On a recent visit I was heartened to register the emergence of a number of new, less bombastic projects. Chief among these is Fenaa Alawwal, a cultural centre launched by the Ministry of Culture in December. The circular building, in the posh Diplomatic Quarter, used to house Saudi Arabia’s first commercial bank, which once held the country’s gold reserves.
As such its first basement exhibition, Memory Deposit (which ran through to 28 February), curated by Tala Al Ghamdi, takes currency
as its focus. It’s surprisingly good given what sounds likely to be a rather unfocused programme; highlights include Alia Ahmad’s sprawling imagined landscape that sutures together the natural features found on Saudi banknotes with Basmah Felemban’s installation of resin fish, and a flickering projection that weaves a fishy tale from a nearby wadi with her own family’s migration history.

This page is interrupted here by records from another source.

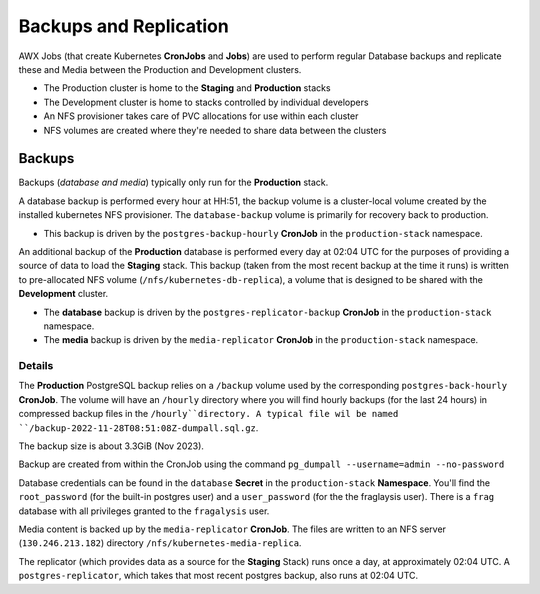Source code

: #######################
Backups and Replication
#######################

AWX Jobs (that create Kubernetes **CronJobs** and **Jobs**) are used to
perform regular Database backups and replicate these and Media between the
Production and Development clusters.

- The Production cluster is home to the **Staging** and **Production** stacks
- The Development cluster is home to stacks controlled by individual developers
- An NFS provisioner takes care of PVC allocations for use within each cluster
- NFS volumes are created where they're needed to share data between the clusters

*******
Backups
*******

Backups (*database and media*) typically only run for the **Production** stack.

A database backup is performed every hour at HH:51, the backup volume is a
cluster-local volume created by the installed kubernetes NFS provisioner. The
``database-backup`` volume is primarily for recovery back to production.

- This backup is driven by the ``postgres-backup-hourly`` **CronJob** in the
  ``production-stack`` namespace.

An additional backup of the **Production** database is performed every day at
02:04 UTC for the purposes of providing a source of data to load the **Staging** stack.
This backup (taken from the most recent backup at the time it runs) is written
to pre-allocated NFS volume (``/nfs/kubernetes-db-replica``), a volume that is
designed to be shared with the **Development** cluster.

- The **database** backup is driven by the ``postgres-replicator-backup`` **CronJob**
  in the ``production-stack`` namespace.
- The **media** backup is driven by the ``media-replicator`` **CronJob**
  in the ``production-stack`` namespace.

Details
=======

The **Production** PostgreSQL backup relies on a ``/backup`` volume used by
the corresponding ``postgres-back-hourly`` **CronJob**. The volume will
have an ``/hourly`` directory where you will find hourly backups (for the last
24 hours) in compressed backup files in the ``/hourly``directory.
A typical file wil be named ``/backup-2022-11-28T08:51:08Z-dumpall.sql.gz``.

The backup size is about 3.3GiB (Nov 2023).

Backup are created from within the CronJob using the command
``pg_dumpall --username=admin --no-password``

Database credentials can be found in the ``database`` **Secret**
in the ``production-stack`` **Namespace**. You'll find the ``root_password``
(for the built-in postgres user) and a ``user_password`` (for the the
fraglaysis user). There is a ``frag`` database with all privileges granted to
the ``fragalysis`` user.

Media content is backed up by the ``media-replicator`` **CronJob**. The files
are written to an NFS server (``130.246.213.182``) directory
``/nfs/kubernetes-media-replica``.

The replicator (which provides data as a source for the **Staging** Stack)
runs once a day, at approximately 02:04 UTC. A ``postgres-replicator``,
which takes that most recent postgres backup, also runs at 02:04 UTC.

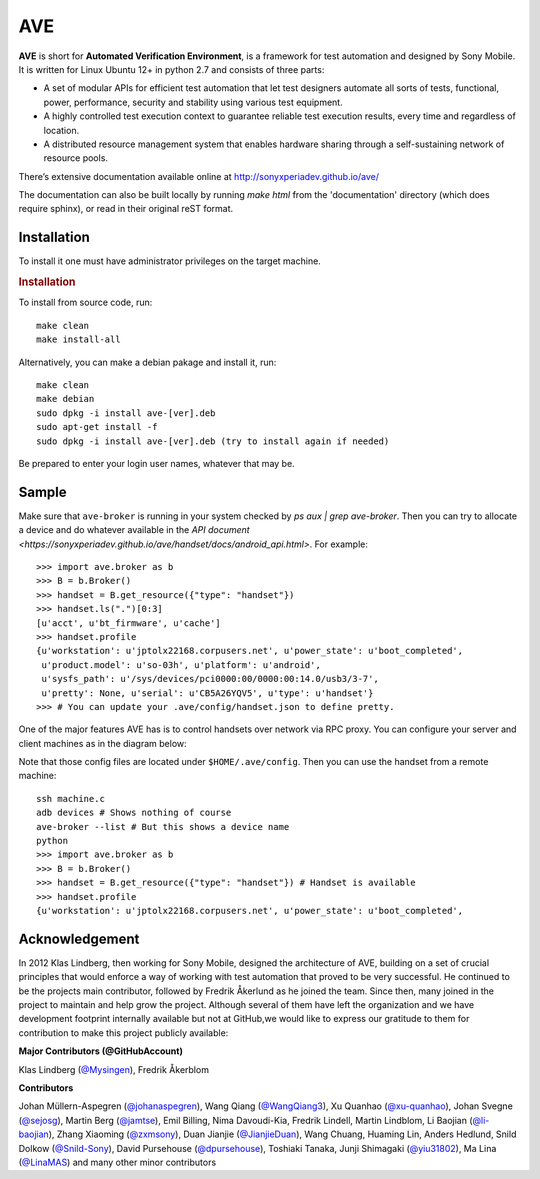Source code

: 

AVE
===

**AVE** is short for **Automated Verification Environment**, is a framework for test
automation and designed  by Sony Mobile. It is written for Linux Ubuntu 12+ in python 2.7
and consists of three parts:

- A set of modular APIs for efficient test automation that let test designers
  automate all sorts of tests, functional, power, performance, security and stability
  using various test equipment.
- A highly controlled test execution context to guarantee reliable test execution
  results, every time and regardless of location.
- A distributed resource management system that enables hardware sharing through
  a self-sustaining network of resource pools.


There’s extensive documentation available online at http://sonyxperiadev.github.io/ave/

The documentation can also be built locally by running `make html` from the
'documentation' directory (which does require sphinx), or read in their original
reST format.

Installation
------------
To install it one must have administrator privileges on the target machine.

.. rubric:: Installation

To install from source code, run::

    make clean
    make install-all

Alternatively, you can make a debian pakage and install it, run::

    make clean
    make debian
    sudo dpkg -i install ave-[ver].deb
    sudo apt-get install -f
    sudo dpkg -i install ave-[ver].deb (try to install again if needed)

Be prepared to enter your login user names, whatever that may be.

Sample
------

.. rublic:: Basic handset control

Make sure that ``ave-broker`` is running in your system checked by
`ps aux | grep ave-broker`. Then you can try to allocate a device and
do whatever available in the
`API document <https://sonyxperiadev.github.io/ave/handset/docs/android_api.html>`.
For example::

    >>> import ave.broker as b
    >>> B = b.Broker()
    >>> handset = B.get_resource({"type": "handset"})
    >>> handset.ls(".")[0:3]
    [u'acct', u'bt_firmware', u'cache']
    >>> handset.profile
    {u'workstation': u'jptolx22168.corpusers.net', u'power_state': u'boot_completed',
     u'product.model': u'so-03h', u'platform': u'android',
     u'sysfs_path': u'/sys/devices/pci0000:00/0000:00:14.0/usb3/3-7',
     u'pretty': None, u'serial': u'CB5A26YQV5', u'type': u'handset'}
    >>> # You can update your .ave/config/handset.json to define pretty.

.. rublic:: Remote handset control

One of the major features AVE has is to control handsets over network via
RPC proxy. You can configure your server and client machines as in the
diagram below:

.. image:: https://github.com/yiu31802/maido/blob/master/obj/device_sharing.png?raw=true
    :width: 100%
    :align: center

Note that those config files are located under ``$HOME/.ave/config``.
Then you can use the handset from a remote machine::

    ssh machine.c
    adb devices # Shows nothing of course
    ave-broker --list # But this shows a device name
    python
    >>> import ave.broker as b
    >>> B = b.Broker()
    >>> handset = B.get_resource({"type": "handset"}) # Handset is available
    >>> handset.profile
    {u'workstation': u'jptolx22168.corpusers.net', u'power_state': u'boot_completed',

Acknowledgement
---------------

In 2012 Klas Lindberg, then working for Sony Mobile, designed the architecture
of AVE, building on a set of crucial principles that would enforce a way of working
with test automation that proved to be very successful. He continued to be the
projects main contributor, followed by Fredrik Åkerlund as he joined the team.
Since then, many joined in the project to maintain and help grow the project.
Although several of them have left the organization and we have development
footprint internally available but not at GitHub,we would like to express our
gratitude to them for contribution to make this project publicly available:

**Major Contributors (@GitHubAccount)**



Klas Lindberg (`@Mysingen <https://github.com/Mysingen>`_),
Fredrik Åkerblom

**Contributors**

Johan Müllern-Aspegren (`@johanaspegren <https://github.com/johanaspegren>`_),
Wang Qiang (`@WangQiang3 <https://github.com/WangQiang3>`_),
Xu Quanhao (`@xu-quanhao <https://github.com/xu-quanhao>`_),
Johan Svegne (`@sejosg <https://github.com/sejosg>`_),
Martin Berg (`@jamtse <https://github.com/jamtse>`_),
Emil Billing,
Nima Davoudi-Kia,
Fredrik Lindell,
Martin Lindblom,
Li Baojian (`@li-baojian <https://github.com/li-baojian>`_),
Zhang Xiaoming (`@zxmsony <https://github.com/zxmsony>`_),
Duan Jianjie (`@JianjieDuan <https://github.com/JianjieDuan>`_),
Wang Chuang,
Huaming Lin,
Anders Hedlund,
Snild Dolkow (`@Snild-Sony <https://github.com/Snild-Sony>`_),
David Pursehouse (`@dpursehouse <https://github.com/dpursehouse>`_),
Toshiaki Tanaka,
Junji Shimagaki (`@yiu31802 <https://github.com/yiu31802>`_),
Ma Lina (`@LinaMAS <https://github.com/LinaMAS>`_) and
many other minor contributors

The small exhibition space is joined by a coffeeshop, and art and design library, and soon a restaurant. Fenaa Alawwal, it seems, is very excited about being the rather dusty term ‘third space’. Outside, a sculpture garden mostly featuring new commissions includes a welded Slenderman-like figure by Saddek Wasil, an Ugo Rondinone Magic Mountains (2016–) and what can only be described as a satisfyingly corporatised office block lobby-turned-palm tree, with stainless steel fronds atop a limestone column, from Nagi Farid. It’s a nice place, pleasing primarily in what feels like a total lack of ambition – and I mean this in the best way possible. It’s an earnestly bumbling buddy comedy to the blockbuster projects happening elsewhere in Riyadh, and seems to augur a quieter, more thoughtful maturation of the scene.